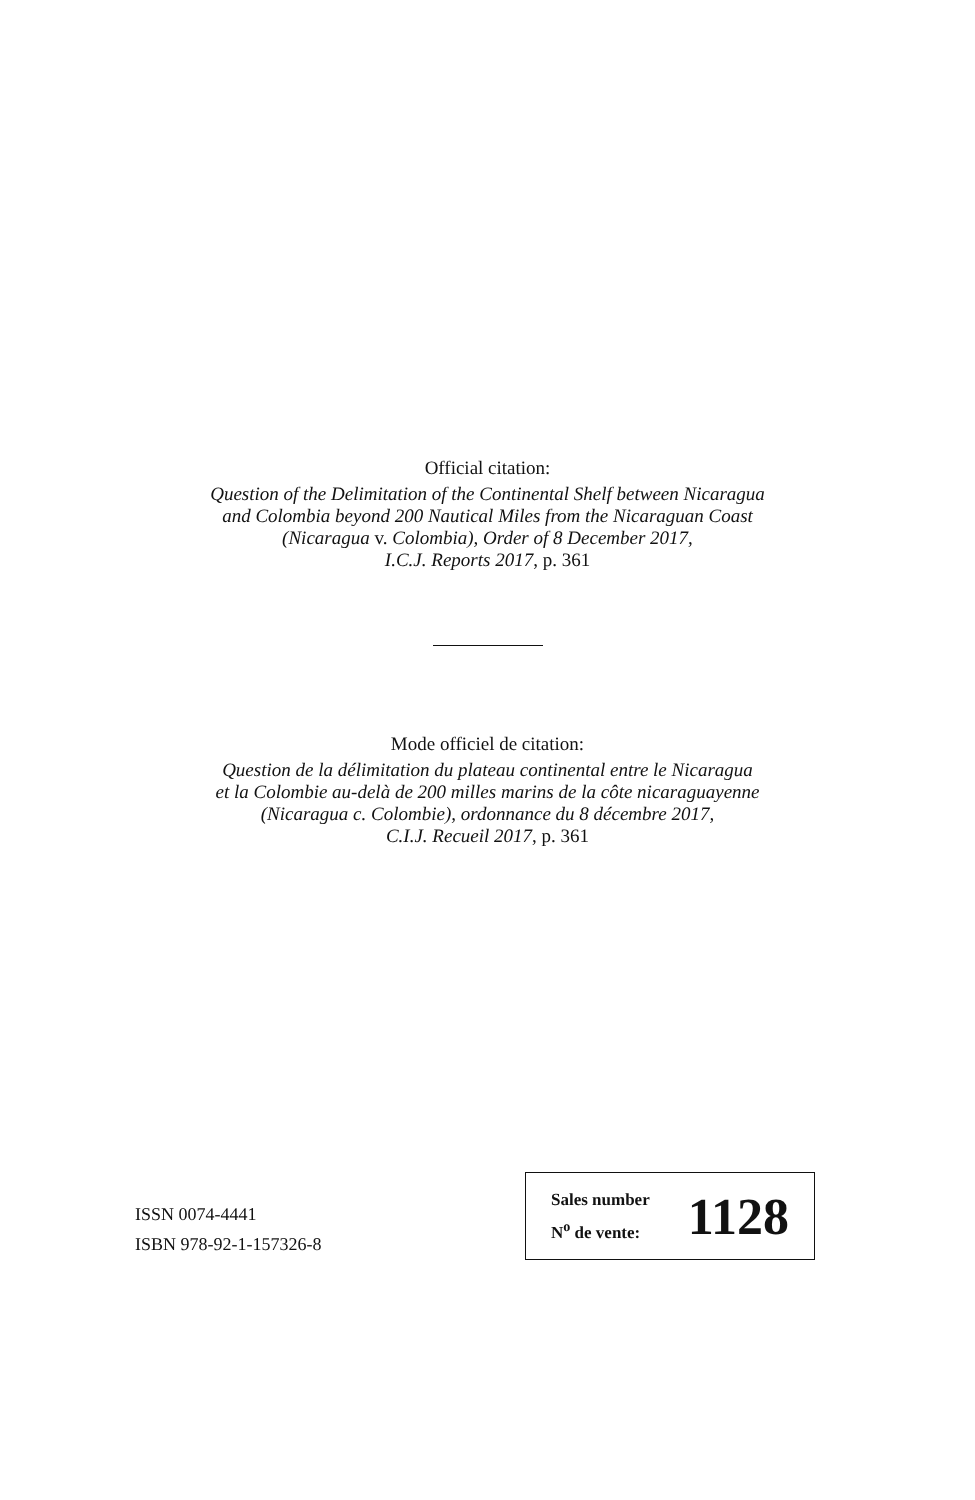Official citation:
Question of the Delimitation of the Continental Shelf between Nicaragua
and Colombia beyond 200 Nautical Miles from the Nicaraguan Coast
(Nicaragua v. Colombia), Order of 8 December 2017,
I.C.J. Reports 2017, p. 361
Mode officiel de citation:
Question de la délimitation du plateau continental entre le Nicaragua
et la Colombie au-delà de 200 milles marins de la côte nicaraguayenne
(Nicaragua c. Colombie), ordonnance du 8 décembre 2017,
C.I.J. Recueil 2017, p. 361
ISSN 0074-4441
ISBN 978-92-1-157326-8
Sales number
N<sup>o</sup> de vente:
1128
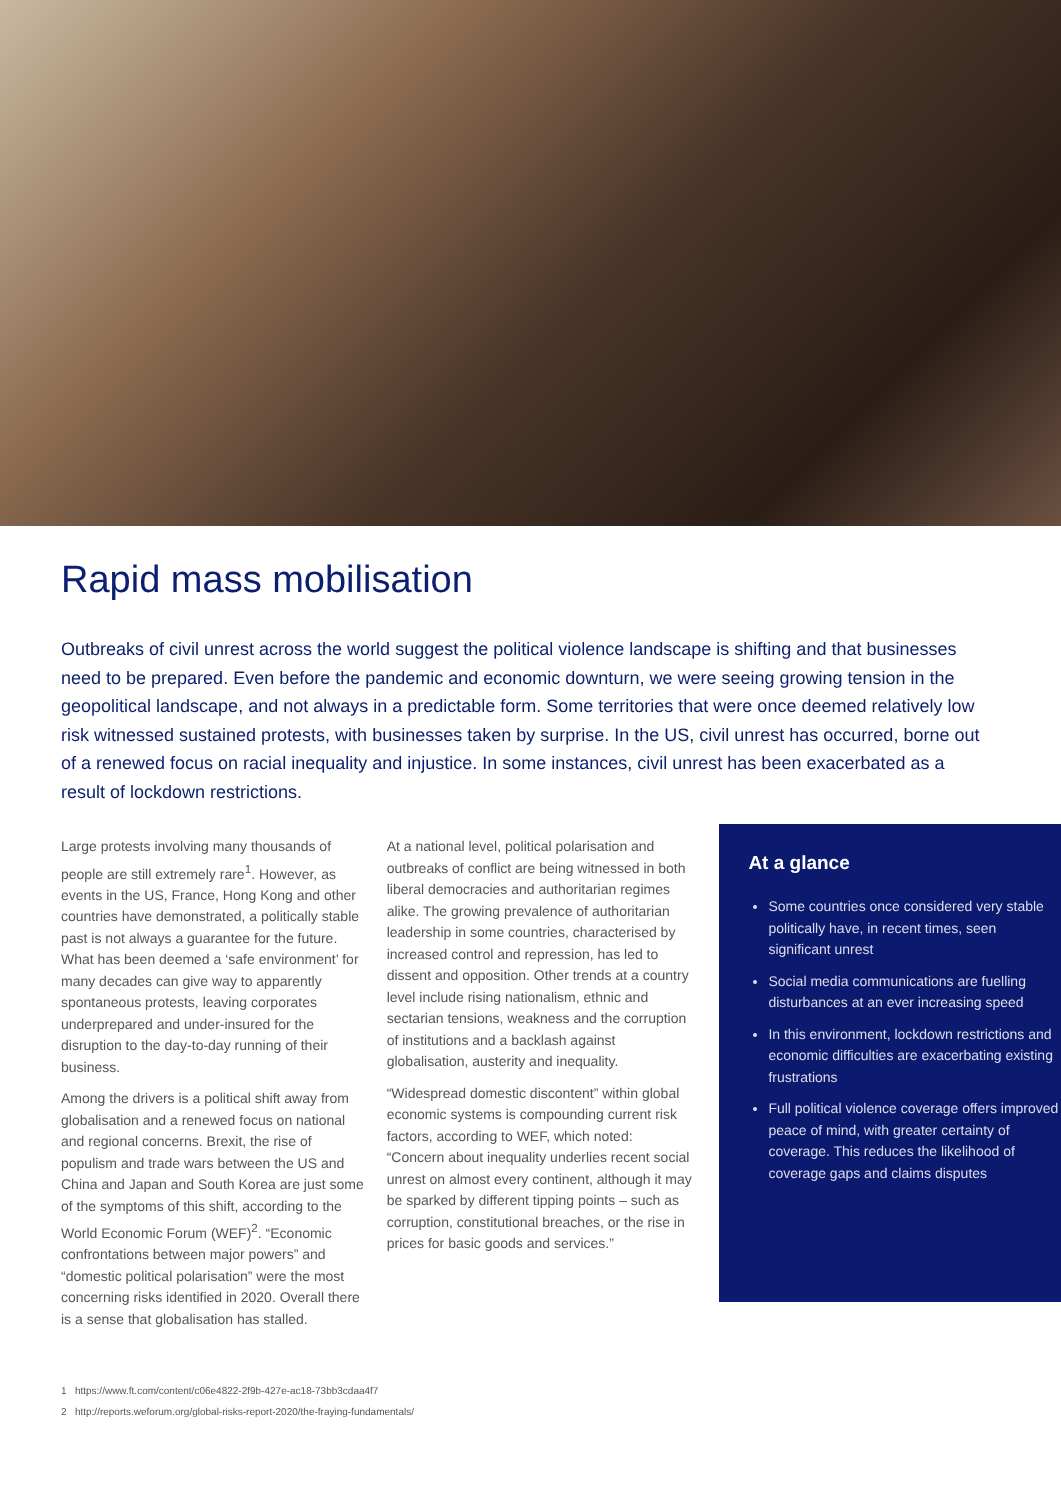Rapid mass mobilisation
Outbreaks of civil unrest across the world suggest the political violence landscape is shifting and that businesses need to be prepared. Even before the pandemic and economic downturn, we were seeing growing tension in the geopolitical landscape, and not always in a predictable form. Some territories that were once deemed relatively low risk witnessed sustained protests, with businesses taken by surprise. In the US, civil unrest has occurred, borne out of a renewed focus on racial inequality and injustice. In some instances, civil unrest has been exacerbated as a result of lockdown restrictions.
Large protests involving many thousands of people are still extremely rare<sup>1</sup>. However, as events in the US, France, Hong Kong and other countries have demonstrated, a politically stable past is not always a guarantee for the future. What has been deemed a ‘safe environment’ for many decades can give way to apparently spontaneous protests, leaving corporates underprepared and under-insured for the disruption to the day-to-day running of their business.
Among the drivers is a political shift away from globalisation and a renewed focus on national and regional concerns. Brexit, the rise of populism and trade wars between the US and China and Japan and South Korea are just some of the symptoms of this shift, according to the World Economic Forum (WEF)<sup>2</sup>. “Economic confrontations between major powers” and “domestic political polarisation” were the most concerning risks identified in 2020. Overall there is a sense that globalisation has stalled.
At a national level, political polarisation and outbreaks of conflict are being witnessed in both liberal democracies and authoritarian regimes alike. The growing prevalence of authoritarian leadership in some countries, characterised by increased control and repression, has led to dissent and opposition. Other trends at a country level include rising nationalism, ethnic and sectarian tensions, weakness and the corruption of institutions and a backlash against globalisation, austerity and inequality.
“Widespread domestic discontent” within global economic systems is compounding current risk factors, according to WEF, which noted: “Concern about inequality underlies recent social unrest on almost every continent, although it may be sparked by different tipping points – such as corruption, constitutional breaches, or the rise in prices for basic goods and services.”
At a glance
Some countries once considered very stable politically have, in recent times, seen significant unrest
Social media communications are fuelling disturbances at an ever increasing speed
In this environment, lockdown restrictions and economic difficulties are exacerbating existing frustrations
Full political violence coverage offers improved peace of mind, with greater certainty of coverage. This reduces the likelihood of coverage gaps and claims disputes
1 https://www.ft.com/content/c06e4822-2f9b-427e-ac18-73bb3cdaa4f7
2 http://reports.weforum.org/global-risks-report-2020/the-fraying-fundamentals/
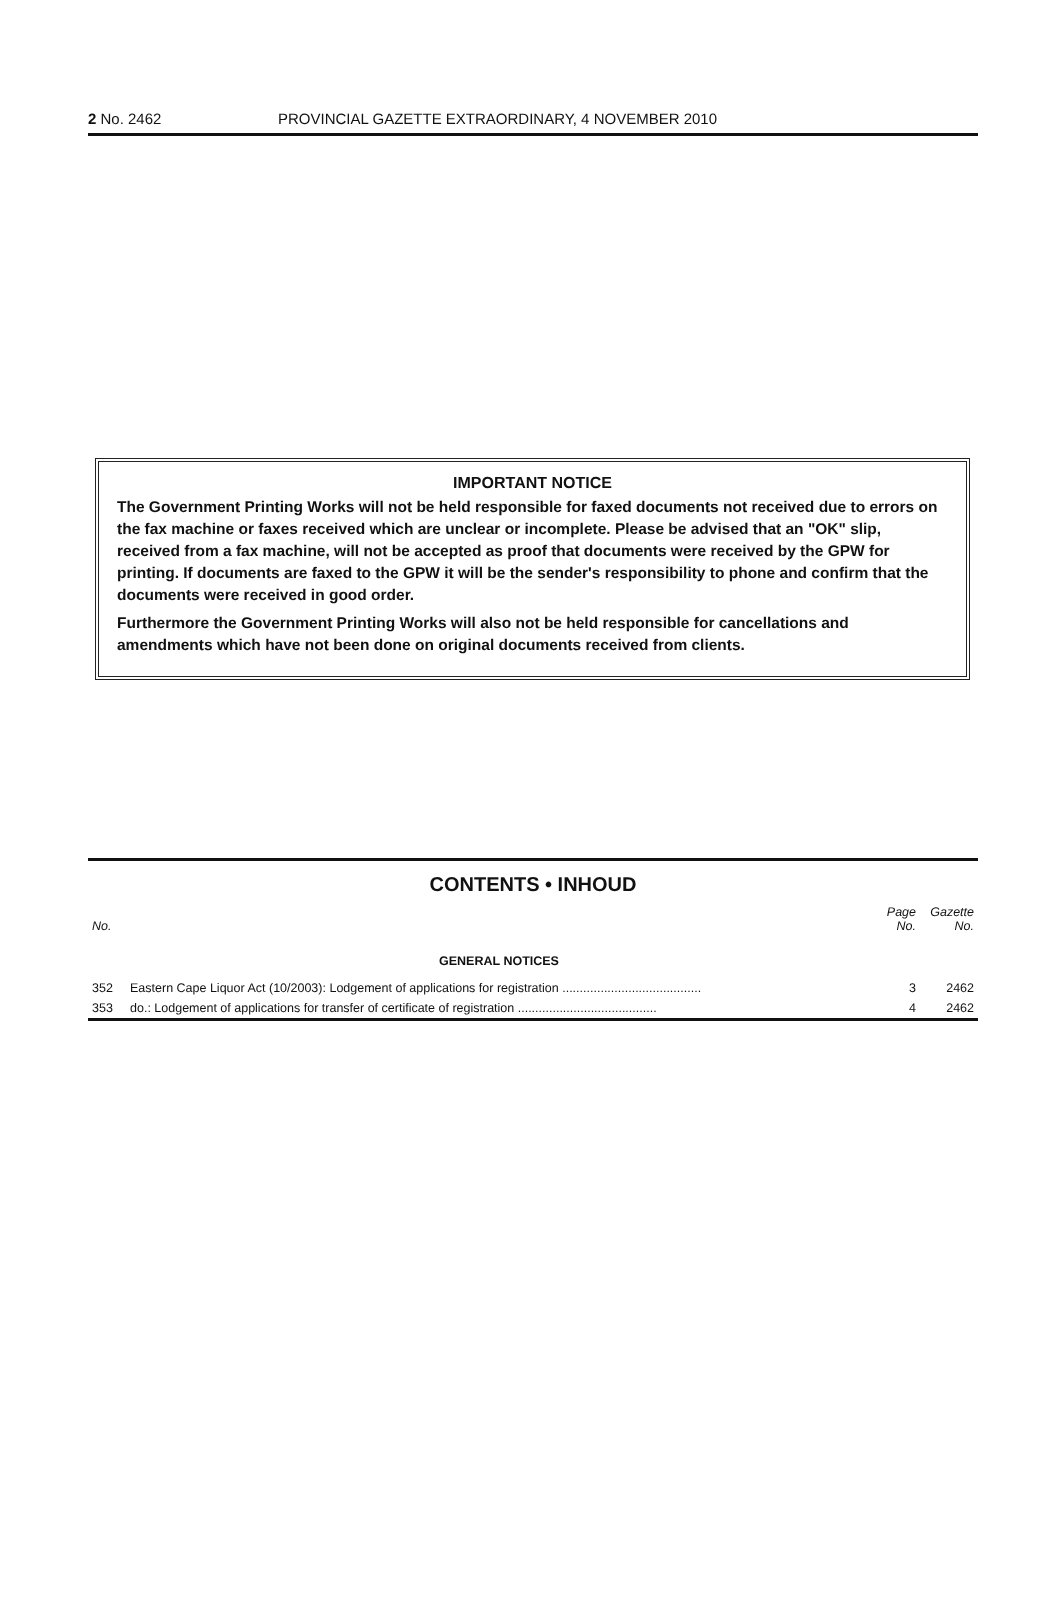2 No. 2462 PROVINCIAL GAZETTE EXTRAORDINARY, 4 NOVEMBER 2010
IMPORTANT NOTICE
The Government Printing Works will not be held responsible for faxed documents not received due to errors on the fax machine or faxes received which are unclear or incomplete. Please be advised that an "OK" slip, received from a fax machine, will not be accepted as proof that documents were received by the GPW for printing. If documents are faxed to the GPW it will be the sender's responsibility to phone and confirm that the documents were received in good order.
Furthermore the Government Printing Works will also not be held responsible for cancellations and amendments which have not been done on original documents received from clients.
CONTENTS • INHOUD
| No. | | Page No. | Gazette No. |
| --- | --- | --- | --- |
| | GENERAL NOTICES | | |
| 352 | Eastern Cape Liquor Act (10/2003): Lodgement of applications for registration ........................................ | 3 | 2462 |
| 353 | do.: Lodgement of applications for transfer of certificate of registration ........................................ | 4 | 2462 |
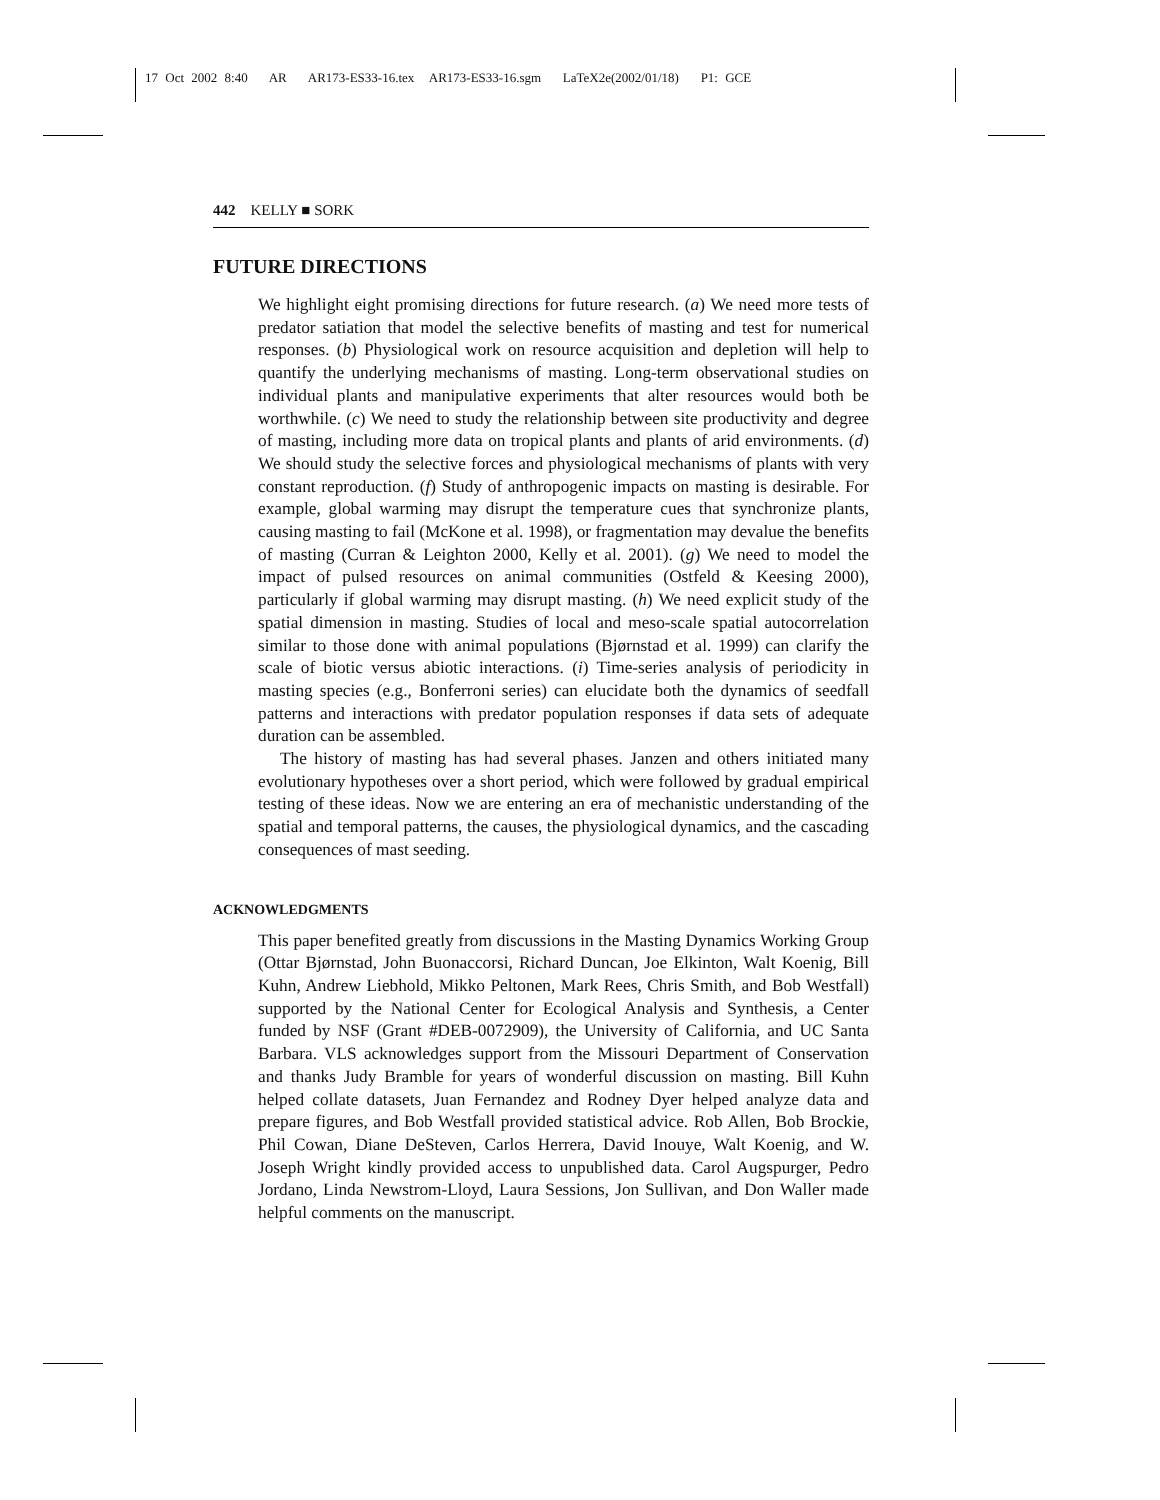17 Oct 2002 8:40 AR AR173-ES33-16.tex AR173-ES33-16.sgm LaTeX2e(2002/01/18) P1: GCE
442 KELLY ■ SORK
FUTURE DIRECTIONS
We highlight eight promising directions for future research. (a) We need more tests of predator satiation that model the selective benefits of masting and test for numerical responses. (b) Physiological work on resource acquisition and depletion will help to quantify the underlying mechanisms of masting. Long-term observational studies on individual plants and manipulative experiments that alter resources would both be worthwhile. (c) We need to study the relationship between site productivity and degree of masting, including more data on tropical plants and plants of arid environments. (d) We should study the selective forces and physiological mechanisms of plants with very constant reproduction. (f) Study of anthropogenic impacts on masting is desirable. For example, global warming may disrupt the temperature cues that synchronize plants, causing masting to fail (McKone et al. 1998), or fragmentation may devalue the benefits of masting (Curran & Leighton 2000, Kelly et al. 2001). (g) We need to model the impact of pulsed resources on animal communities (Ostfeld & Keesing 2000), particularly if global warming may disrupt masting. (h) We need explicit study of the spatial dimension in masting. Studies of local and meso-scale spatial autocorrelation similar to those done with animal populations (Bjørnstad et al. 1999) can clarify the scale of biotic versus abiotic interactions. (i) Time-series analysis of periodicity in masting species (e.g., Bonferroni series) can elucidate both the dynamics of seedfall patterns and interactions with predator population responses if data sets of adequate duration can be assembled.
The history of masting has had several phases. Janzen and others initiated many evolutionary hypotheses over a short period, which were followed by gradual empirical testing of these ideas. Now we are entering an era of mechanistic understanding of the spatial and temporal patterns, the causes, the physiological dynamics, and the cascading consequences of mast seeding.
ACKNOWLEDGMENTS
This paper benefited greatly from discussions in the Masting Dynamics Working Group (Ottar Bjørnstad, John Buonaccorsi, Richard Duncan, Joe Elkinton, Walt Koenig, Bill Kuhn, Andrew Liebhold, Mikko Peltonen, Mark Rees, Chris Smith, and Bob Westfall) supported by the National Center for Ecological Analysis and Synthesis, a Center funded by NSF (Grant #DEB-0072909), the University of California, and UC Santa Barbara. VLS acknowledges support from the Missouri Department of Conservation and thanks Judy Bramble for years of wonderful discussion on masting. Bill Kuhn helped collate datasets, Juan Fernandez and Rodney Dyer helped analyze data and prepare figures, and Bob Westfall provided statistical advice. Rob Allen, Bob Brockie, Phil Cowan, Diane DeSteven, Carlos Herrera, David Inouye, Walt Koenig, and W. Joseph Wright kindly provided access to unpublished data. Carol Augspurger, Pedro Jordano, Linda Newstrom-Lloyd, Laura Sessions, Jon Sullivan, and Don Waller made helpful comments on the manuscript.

===============

Problem to work on | Filter the records for the string "Colombia" and copy every line that holds it.

Exercise response |
and Colombia beyond 200 Nautical Miles from the Nicaraguan Coast
(Nicaragua v. Colombia), Order of 8 December 2017,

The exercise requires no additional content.